Hospitals tend to be among the largest employers in their communities — which means that any individual decision to lay off staff can have an outsized local impact. And taken together, a dozen recent announcements seem to paint an especially dire picture for hospitals (and their communities) around the nation.

For example, NorthShore in Illinois says it will lay off 1% of its workforce. The staffing cuts “ensure NorthShore remains well positioned to deal with the unprecedented changes brought on by the Affordable Care Act,” according to a memo from the health system’s chief human resources executive.

And California’s John Muir Health is offering staff voluntary buyouts ahead of ACA implementation. “We’re being paid less, and we either stick our head in the sand or make changes for the future so patients can continue to access us for their care,” according to John Muir spokesperson Ben Drew.

When Obamacare was being debated in Congress, its opponents tried to tar it with a deadly label: “the job-killing health law.” So is the ACA finally living down to its sobriquet?

Not exactly.

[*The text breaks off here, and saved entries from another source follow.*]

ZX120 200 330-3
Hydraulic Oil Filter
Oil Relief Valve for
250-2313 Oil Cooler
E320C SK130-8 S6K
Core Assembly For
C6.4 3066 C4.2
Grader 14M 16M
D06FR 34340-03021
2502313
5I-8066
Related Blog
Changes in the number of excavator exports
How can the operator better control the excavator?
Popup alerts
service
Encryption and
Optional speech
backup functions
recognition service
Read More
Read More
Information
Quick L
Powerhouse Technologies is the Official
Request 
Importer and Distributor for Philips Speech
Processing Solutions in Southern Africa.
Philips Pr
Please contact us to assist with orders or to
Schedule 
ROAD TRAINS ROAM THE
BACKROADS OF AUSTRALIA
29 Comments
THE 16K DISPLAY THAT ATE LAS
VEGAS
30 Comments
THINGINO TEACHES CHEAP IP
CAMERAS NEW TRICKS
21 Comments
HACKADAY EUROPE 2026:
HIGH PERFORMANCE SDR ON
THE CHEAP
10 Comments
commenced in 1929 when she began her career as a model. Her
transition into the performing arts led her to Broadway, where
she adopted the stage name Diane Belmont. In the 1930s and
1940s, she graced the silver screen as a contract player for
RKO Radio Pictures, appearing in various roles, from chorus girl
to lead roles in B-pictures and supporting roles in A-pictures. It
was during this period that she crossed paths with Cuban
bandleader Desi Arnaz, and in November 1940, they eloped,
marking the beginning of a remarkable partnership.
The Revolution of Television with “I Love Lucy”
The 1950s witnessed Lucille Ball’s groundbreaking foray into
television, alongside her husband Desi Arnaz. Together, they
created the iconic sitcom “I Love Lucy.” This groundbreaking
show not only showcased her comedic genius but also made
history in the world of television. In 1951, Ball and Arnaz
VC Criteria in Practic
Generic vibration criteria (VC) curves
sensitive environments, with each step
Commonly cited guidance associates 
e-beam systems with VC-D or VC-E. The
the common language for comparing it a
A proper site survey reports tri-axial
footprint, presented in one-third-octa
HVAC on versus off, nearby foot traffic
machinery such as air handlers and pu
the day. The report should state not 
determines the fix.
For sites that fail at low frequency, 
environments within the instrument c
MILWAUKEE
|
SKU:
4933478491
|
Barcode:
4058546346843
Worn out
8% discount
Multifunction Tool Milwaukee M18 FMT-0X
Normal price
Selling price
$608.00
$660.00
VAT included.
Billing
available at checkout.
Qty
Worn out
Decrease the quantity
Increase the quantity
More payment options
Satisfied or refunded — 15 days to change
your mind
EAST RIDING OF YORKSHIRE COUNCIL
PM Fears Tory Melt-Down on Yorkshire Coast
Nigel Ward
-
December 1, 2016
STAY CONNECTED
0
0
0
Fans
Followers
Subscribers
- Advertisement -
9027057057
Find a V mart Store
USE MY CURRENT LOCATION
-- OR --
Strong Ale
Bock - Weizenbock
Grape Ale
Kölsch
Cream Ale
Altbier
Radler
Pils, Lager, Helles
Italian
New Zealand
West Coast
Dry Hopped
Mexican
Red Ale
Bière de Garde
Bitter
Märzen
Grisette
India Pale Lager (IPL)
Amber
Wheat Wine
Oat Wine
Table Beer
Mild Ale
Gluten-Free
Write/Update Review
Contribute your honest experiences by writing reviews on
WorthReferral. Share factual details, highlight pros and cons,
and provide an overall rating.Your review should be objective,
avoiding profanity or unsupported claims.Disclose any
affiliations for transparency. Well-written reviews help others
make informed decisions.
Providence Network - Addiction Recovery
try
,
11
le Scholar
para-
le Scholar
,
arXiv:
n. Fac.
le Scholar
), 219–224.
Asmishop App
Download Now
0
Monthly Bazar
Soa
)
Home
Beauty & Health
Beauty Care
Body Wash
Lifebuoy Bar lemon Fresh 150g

While the recent news makes for provocative headlines, the devil’s in the details — and the financial reports.

A Closer Look at Industry Pressures

It’s clear that something is shifting in the hospital market. After years of employment growth, hospitals’ hiring patterns have largely leveled off. Collectively, organizations shed 9,000 jobs in May — the worst single month for the hospital sector in a decade.

Some of those decisions reflect industry-wide belt-tightening, as Medicare moves to rein in health spending by moving away from fee-for-service reimbursement and penalizing hospitals that perform poorly on certain quality measures.

And uncertainty around ACA implementation is trickling down to hospital staffing decisions, economists told  me. Many organizations still aren’t sure how the pending wave of newly insured patients will affect their profit margins, given that many of these individuals may be sicker and will be covered by Medicaid, which reimburses hospitals at lower rates than Medicare and private payers.